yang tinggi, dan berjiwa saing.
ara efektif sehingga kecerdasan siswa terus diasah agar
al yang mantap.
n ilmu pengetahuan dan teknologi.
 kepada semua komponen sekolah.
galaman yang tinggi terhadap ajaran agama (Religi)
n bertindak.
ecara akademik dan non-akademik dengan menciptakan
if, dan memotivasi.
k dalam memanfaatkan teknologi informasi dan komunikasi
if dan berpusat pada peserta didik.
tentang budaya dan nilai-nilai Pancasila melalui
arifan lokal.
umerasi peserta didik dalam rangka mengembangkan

☆ ☆ ☆ ☆

Give the entries again in full, exactly as they were written above.

yang tinggi, dan berjiwa saing.
ara efektif sehingga kecerdasan siswa terus diasah agar
al yang mantap.
n ilmu pengetahuan dan teknologi.
 kepada semua komponen sekolah.
galaman yang tinggi terhadap ajaran agama (Religi)
n bertindak.
ecara akademik dan non-akademik dengan menciptakan
if, dan memotivasi.
k dalam memanfaatkan teknologi informasi dan komunikasi
if dan berpusat pada peserta didik.
tentang budaya dan nilai-nilai Pancasila melalui
arifan lokal.
umerasi peserta didik dalam rangka mengembangkan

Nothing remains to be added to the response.